Где же найти эту осведомленность, без которой самодержавие не в состоянии правильно функционировать?
Бюрократия, включая министров, представляет одну из преград, отделяющих государя от народа. Бюрократия — каста, имеющая свои собственные интересы, далеко не всегда совпадающие с интересами страны и ее государя. Нельзя обойтись без чиновников в стране с 150 миллионами населения, простирающейся от Варшавы до Аляски. Необходимы слуги как для контроля, так и для исполнения. Но они же клонят заменить волю царя своим влиянием.
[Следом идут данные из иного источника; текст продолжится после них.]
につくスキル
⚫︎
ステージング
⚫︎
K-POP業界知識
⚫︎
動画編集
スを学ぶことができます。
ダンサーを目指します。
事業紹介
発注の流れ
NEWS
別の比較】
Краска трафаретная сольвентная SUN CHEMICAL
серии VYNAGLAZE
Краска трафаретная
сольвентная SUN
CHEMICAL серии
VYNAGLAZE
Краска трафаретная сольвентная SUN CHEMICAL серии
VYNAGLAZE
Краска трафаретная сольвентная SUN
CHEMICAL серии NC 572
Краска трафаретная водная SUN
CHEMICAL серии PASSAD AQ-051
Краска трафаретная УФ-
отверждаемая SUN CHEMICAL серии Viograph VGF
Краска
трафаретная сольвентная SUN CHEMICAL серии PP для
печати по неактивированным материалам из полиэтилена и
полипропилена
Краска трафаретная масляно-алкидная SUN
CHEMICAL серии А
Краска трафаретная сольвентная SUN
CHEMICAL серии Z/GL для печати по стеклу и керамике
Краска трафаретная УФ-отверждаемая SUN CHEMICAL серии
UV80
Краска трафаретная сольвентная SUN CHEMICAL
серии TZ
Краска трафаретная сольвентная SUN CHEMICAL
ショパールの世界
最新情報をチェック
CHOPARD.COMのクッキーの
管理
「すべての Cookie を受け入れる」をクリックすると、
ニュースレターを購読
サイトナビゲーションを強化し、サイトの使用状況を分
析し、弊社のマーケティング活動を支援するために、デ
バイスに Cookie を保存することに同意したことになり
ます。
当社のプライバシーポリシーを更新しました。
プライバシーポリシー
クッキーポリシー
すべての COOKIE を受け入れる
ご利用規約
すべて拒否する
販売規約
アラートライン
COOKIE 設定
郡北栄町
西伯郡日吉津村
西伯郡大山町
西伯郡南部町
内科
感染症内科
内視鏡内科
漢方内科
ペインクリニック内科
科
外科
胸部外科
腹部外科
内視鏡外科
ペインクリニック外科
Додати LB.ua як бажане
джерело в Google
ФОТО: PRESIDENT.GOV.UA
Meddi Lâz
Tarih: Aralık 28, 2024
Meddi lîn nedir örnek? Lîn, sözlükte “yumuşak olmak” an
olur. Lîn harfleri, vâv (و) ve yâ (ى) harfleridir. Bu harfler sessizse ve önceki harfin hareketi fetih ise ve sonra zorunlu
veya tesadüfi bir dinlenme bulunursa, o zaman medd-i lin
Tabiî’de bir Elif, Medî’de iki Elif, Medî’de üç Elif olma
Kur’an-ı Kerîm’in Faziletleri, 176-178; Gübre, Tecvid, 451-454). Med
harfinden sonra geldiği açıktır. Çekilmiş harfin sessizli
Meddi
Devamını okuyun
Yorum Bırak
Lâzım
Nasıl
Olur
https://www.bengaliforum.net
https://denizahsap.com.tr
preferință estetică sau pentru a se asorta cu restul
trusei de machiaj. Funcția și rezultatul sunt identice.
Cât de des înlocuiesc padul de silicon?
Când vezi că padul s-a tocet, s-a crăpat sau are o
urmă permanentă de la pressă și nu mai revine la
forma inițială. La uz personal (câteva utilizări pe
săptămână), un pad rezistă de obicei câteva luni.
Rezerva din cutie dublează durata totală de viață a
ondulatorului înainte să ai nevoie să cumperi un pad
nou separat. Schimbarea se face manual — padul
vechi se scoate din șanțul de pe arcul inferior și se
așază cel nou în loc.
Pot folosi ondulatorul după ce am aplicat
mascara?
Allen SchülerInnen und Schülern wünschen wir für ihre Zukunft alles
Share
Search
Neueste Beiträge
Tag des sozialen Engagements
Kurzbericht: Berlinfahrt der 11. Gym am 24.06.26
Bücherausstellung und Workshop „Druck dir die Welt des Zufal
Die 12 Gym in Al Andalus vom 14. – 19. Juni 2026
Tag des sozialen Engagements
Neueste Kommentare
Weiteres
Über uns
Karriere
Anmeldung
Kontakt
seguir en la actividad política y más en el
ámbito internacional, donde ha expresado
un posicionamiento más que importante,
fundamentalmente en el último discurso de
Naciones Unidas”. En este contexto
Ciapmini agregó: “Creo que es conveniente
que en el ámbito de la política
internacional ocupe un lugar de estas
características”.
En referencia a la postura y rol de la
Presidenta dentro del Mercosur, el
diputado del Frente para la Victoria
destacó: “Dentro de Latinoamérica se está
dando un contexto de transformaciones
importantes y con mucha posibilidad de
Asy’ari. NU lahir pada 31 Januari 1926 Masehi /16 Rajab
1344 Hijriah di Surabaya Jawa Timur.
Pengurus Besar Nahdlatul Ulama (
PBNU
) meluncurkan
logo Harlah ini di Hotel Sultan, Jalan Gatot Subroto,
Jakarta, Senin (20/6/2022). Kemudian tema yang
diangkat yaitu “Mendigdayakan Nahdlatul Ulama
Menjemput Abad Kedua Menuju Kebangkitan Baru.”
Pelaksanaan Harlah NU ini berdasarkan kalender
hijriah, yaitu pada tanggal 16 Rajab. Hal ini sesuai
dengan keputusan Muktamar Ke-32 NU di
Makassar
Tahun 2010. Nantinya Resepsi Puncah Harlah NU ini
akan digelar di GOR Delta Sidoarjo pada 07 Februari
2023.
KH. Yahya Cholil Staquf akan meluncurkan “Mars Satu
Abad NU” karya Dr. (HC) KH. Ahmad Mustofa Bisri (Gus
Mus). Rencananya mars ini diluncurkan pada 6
Не раз случалось, что министр представлял общественности строгость закона как последствие царских непреклонных требований, а милость — как плод министерского воздействия на государя. Зачастую было не в интересах бюрократии осведомлять императора о действительности.
Другая преграда — так называемая интеллигенция, люди, не достигшие власти, но чающие ее захвата. Для этой категории лиц прямой исход — революция.
Средостение — это бюрократия и интеллигенция, другими словами — люди, достигнувшие целей и стремившиеся их сменить. Это два врага, солидарные в стремлении умалить престиж царя. Эти две силы построили вокруг царя истинную стену, настоящую тюрьму. Стена эта, препятствовала императору обратиться непосредственно к своему народу, сказать ему как равный равному, сколь он его любит. Та же стена мешала искренним верноподанным государя (включая и молодежь, которую пропаганда еще не успела развратить) сказать царю, сколько есть им подобных, простых, благодарных и привязанных к нему людей.
Крестьянские массы любят императора. Его любит армия. Горожане толпятся по его пути и приветствуют восторженными криками. Весь народ верит в него. Чувства эти стали бы беспредельными, если бы не средостение, мешающее Его Величеству полностью осуществлять свой долг.
Мне казалось, что Николай II верил до конца царствования, что ему удалось сломить эту стену. 14 февраля 1917 года, всего за две недели до отречения, государь после моего доклада вел со мной следующий разговор.
Император обсуждал общее положение дел в России и на фронте. У меня вырвалась неосторожная фраза:
— Да, Ваше Величество, это будет и в династическом отношении удачная мера.
Царь, всегда такой сдержанный, ответил довольно резко, видимо взволнованный:
— Как! И вы, Мосолов, говорите мне о династической опасности, о которой мне в эти дни протрубили уши?! Неужели и вы, бывший со мною во время моих объездов войск и видевший, как солдаты и народ меня принимают, тоже трусите?
— Точно так. Теперь я видел войска вне присутствия Вашего Величества, и это именно заставило меня сказать Вам, государь, те слова, за которые Вы изволили разгневаться.